L'iter legislativo della riforma dell'istruzione, conosciuta da tutti col nome la buona Scuola, prosegue superando le critiche che continuano ad arrivare sia da dentro che da fuori le stanze del Parlamento.

Il disegno di legge in questione meriterebbe un approfondimento su tutte le novità che il governo Renzi desidera apportare al sistema educativo italiano; in questa sede, tuttavia, si vuole focalizzare l'attenzione su un punto chiave che non può e non deve, alla luce dell'opinione di chi scrive, passare in secondo piano.

L'elemento a cui si fa riferimento è quello della valutazione delle performance degli insegnanti e, più in generale, della singola scuola, fattore, questo, che risulta di estrema importanza, giacchè rappresenta un parametro fondamentale sotto molteplici aspetti (assegnazione di fondi all'istituto e premi per i dirigenti scolastici, tanto per citarne alcuni).

Risulta necessario premettere che l'idea di tenere in considerazione le prestazioni delle singole scuole non è assolutamente nuova; da molto tempo infatti il ministero dell'istruzione cerca di monitorare queste facendo sostenere agli alunni delle varie classi, una volta all'anno, i celeberrimi test INVALSI, divenuti famosi più per le criticità riscontrate che per loro concreta utilità.

L'esperienza appena menzionata rappresenta un ottimo punto di partenza per poter discutere dei metodi di valutazione attraverso i quali il governo, anche con la buona scuola, desidera pesare il lavoro dei docenti e l'organizzazione dei singoli istituti.

Non ci si può non domandare, infatti, quale sia l'unità di misura utilizzata per valutare l'efficienza di una scuola.

A differenza di un'impresa o di un'industria, dove è possibile comprendere le performance attraverso, ad esempio, il fatturato o la quantità e la qualità dei pezzi prodotti, in una scuola non si possono valutare il percorso formativo intrapreso da un giovane ed il bagaglio culturale acquisito da questi, nel corso degli anni, anche attraverso l'aiuto dei docenti.

Ciò risulta ancora più vero se ci si trova in contesti sociali difficili, dove chi decide di abbracciare l'ideale e la missione dell'insegnamento deve necessariamente confrontarsi con problemi di non facile soluzione, come le questioni familiari dei propri alunni o l'influenza su questi della parte marcia di tali ambienti.

Lascia perplessi, inoltre, anche il desiderio di voler constatare mediante controlli della durata di pochi giorni il "valore" (le virgolette sono necessarie) dell'opera dei docenti sui loro studenti che, nella maggioranza dei casi, è durato anni.

Quanto scritto non implica assolutamente che non debbano esserci controlli sull'operato di dirigenti scolastici e degli insegnanti.

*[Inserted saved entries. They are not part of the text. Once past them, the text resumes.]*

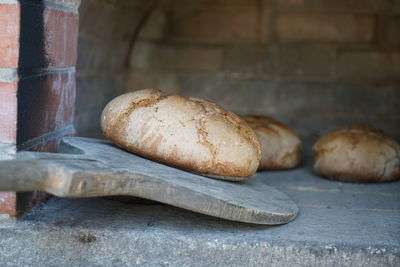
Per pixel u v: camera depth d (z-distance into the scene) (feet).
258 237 3.94
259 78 7.91
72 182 3.34
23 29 3.84
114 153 4.07
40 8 4.04
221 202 3.82
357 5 7.77
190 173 4.12
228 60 7.91
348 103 7.89
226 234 3.97
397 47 7.77
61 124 4.50
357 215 4.51
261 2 7.81
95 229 3.91
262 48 7.88
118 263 3.91
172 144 4.09
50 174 3.36
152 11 7.76
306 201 4.88
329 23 7.82
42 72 4.14
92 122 6.91
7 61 3.81
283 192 5.16
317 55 7.85
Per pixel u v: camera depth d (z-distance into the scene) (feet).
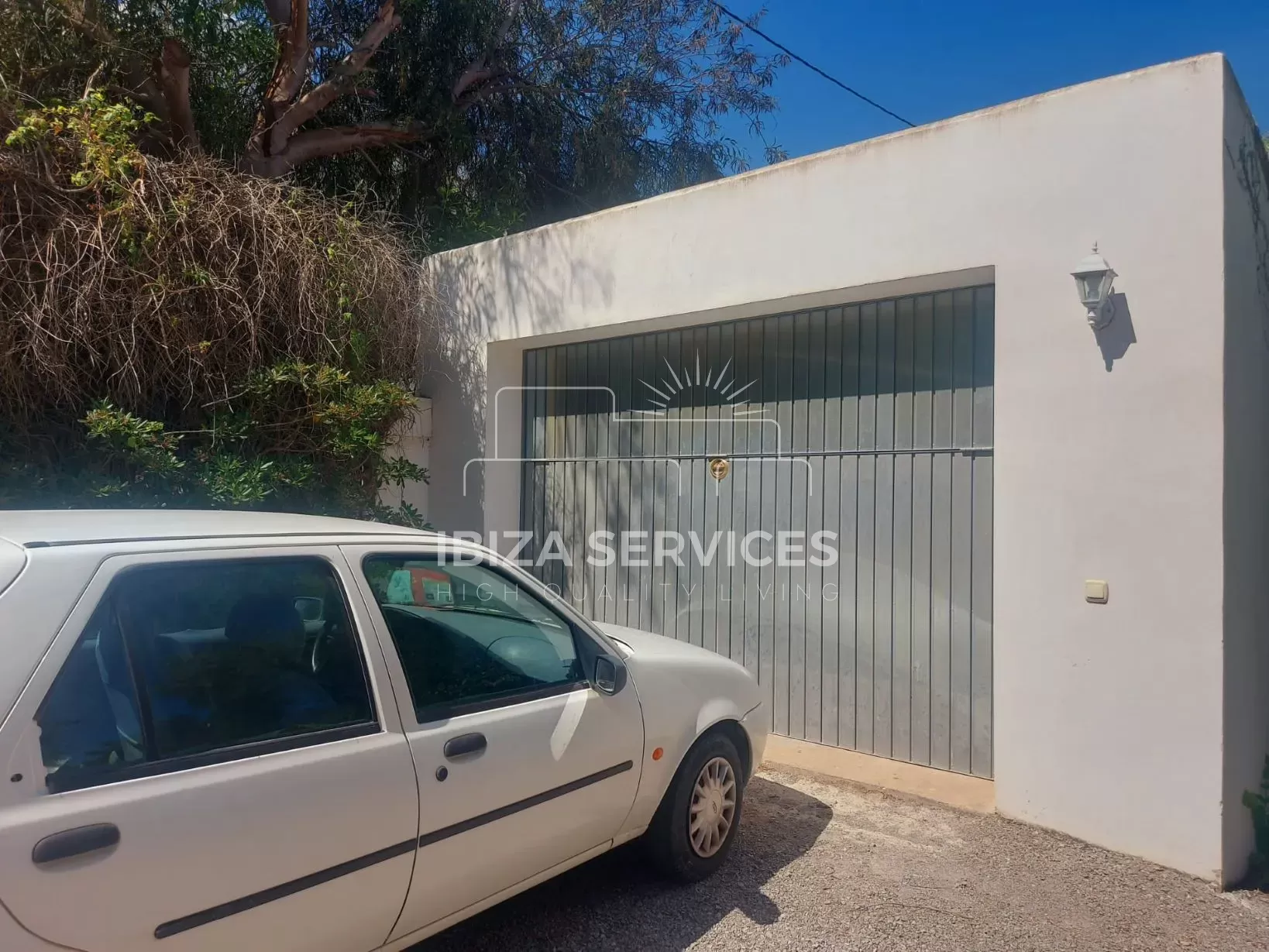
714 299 19.07
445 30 34.96
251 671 7.82
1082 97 14.14
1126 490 13.58
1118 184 13.75
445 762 8.76
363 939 8.18
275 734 7.73
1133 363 13.56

Le considerazioni presentate vogliono semplicemente rappresentare un invito a riflettere sulla reale utilità del sistema attraverso cui si giudica (e si giudicherà) il lavoro delle singole scuole.

Non si può prescindere dall'istruzione, giacchè la fortuna delle future generazioni poggia indiscutibilmente anche su questa. Tale constatazione verrà presa seriemanete da chi di dovere? Solo col tempo si potrà avere una risposta.